We referred to this warehouse as the Subaru attic because that’s where items of interest have been stored, just as we’d store important memories in our own attics.
This collection put us in the frame of mind to keep tabs on Subaru vehicles of interest. Recently, we learned of a collector who is restoring a 1986 Subaru XT Coupe. So we asked to follow its progress.
The two-door Subaru XT Coupe was in its second model year for 1986. At its introduction in 1985, it was the world’s most aerodynamic production car. Its 0.29 coefficient of drag was the result of its wedge shape and a number of design details. These included a low hood line, integrated front air dam, flush roof pillars and drip moldings, high “Kamm”-style rear deck, rear-wheel air deflectors, and flush, hinged door handles.
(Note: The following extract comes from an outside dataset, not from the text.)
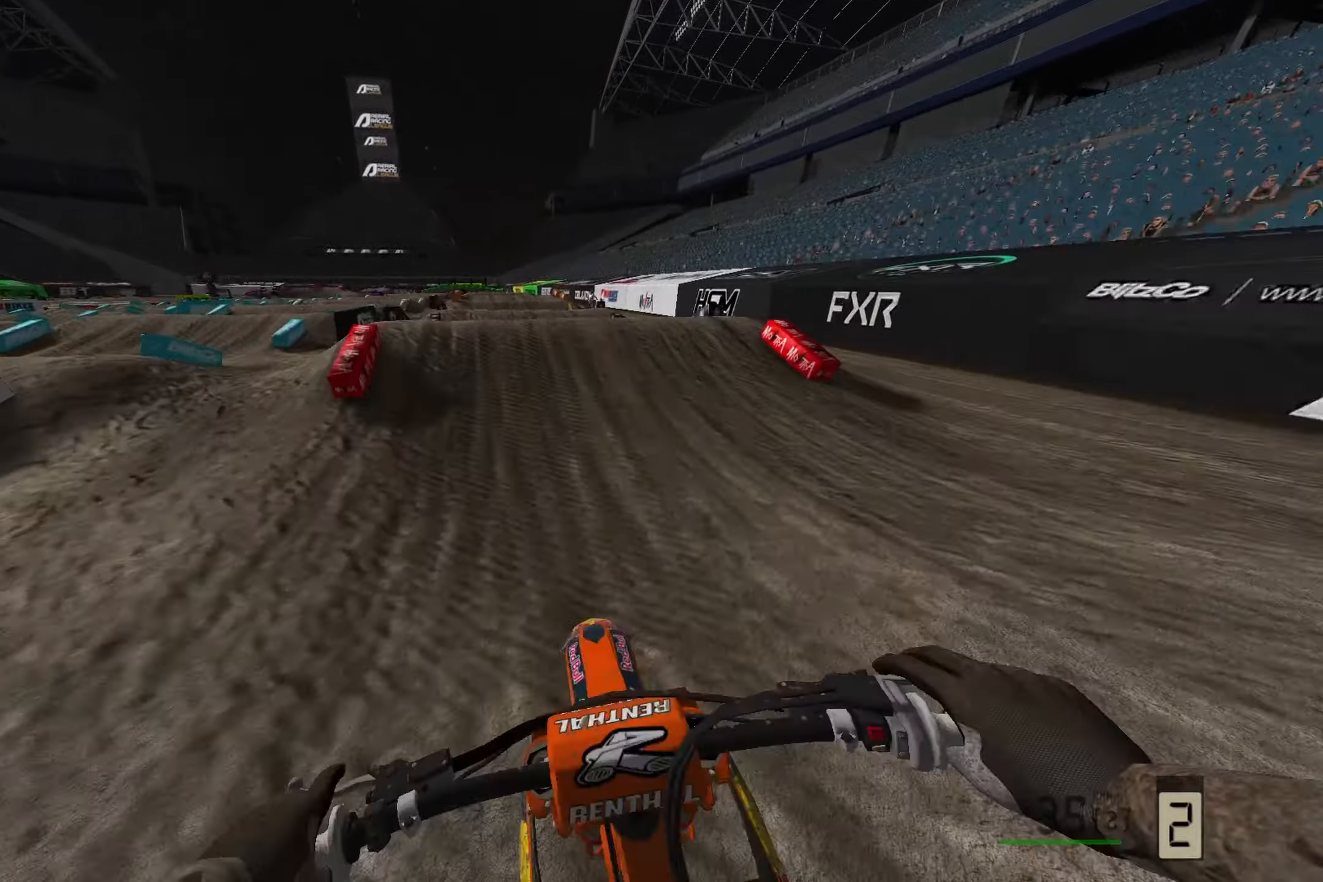
{"buttons": [], "left_stick": "center", "right_stick": "center", "events": [[450, "right_stick", "center"]]}
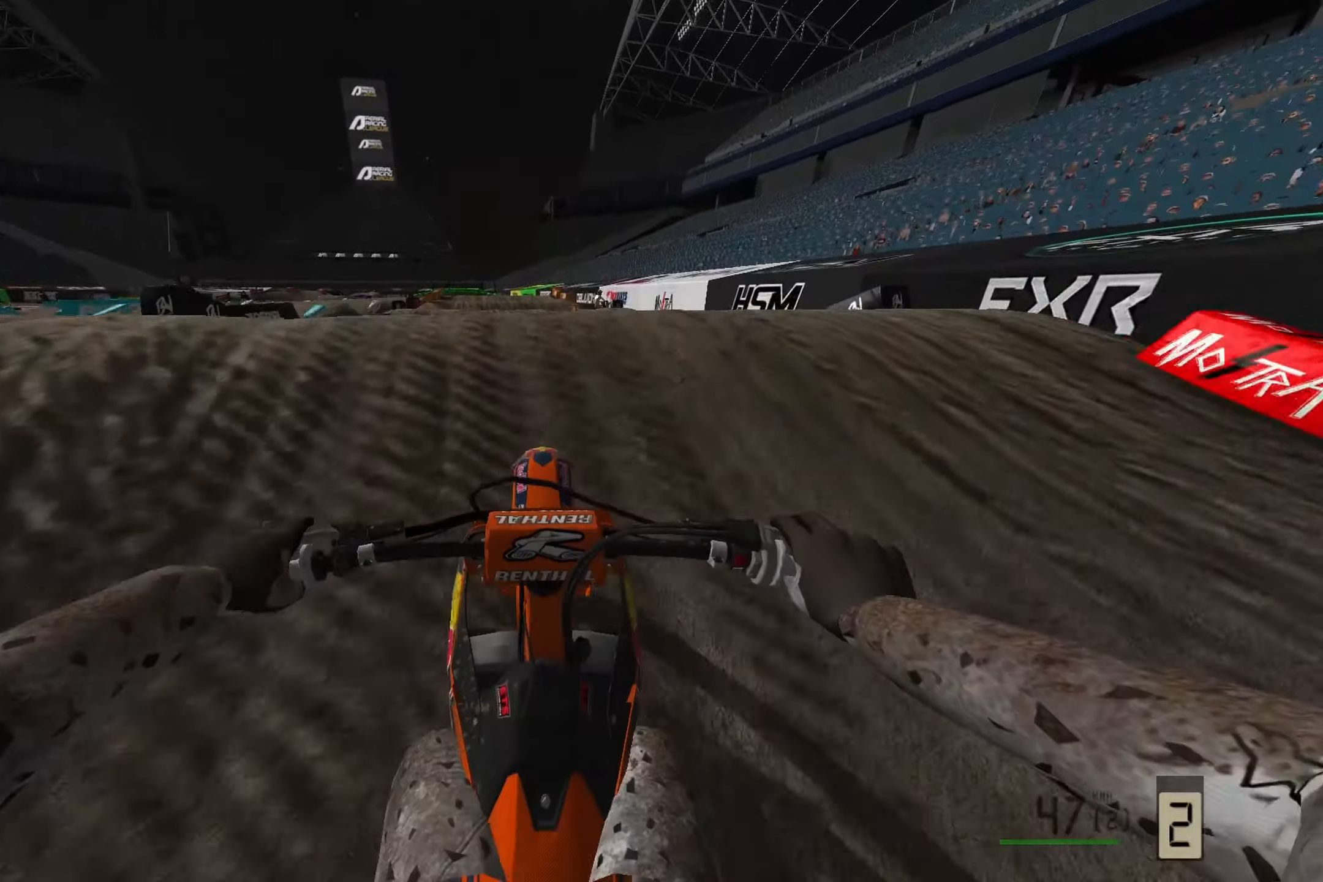
{"buttons": ["L2"], "left_stick": "center", "right_stick": "up", "events": [[333, "R3", "down"], [433, "L2", "down"], [433, "R3", "up"], [433, "right_stick", "up"]]}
The single-blade windshield wiper tucked under the hood when not in use.
The XT Coupe model lineup included front-wheel-drive and all-wheel-drive (called “4WD” in 1989) versions. Front-wheel-drive models had non-turbocharged and turbocharged engines, and the all-wheel-drive models all had turbos. These were light automobiles, with curb weights ranging from 2,280 to 2,660 pounds.
One of the interesting mechanical features of the 4WD Turbo models was a self-leveling air suspension system. It allowed variable height adjustment, which could be set by the driver to help tackle different road conditions.
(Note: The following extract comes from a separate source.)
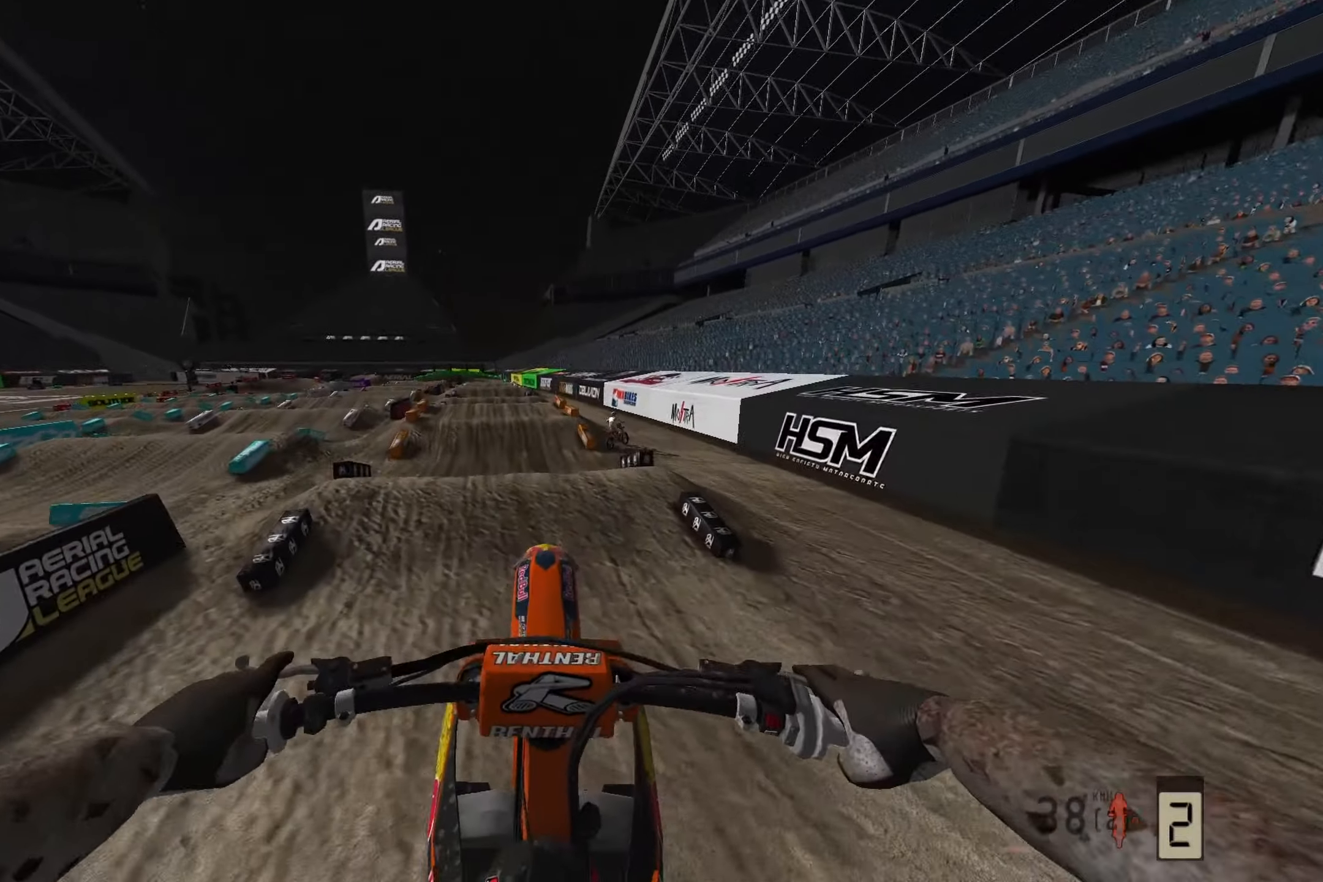
{"buttons": [], "left_stick": "center", "right_stick": "up", "events": [[33, "L2", "up"]]}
Other features helped the XT Coupe stand out. On the exterior, it had pop-up halogen headights, a hood scoop, and, for most models, body-color bumpers.
Mechanical highlights included a 1.8-liter SUBARU BOXER engine, fuel injection, three-speed automatic or five-speed manual transmission, and a Hill-Holder® system on all models with manual transmission. The non-turbo engine developed 94 horsepower, and the turbocharged engine produced 110 horsepower.
Inside were seats with a checkerboard pattern, asymmetrical spokes on the steering wheel, and instrument-panel graphics. Pods mounted to the steering column held switch modules for the car’s various systems. The rear seatback folded for cargo.
This was the predecessor of the Subaru SVX, which debuted in the early 1990s.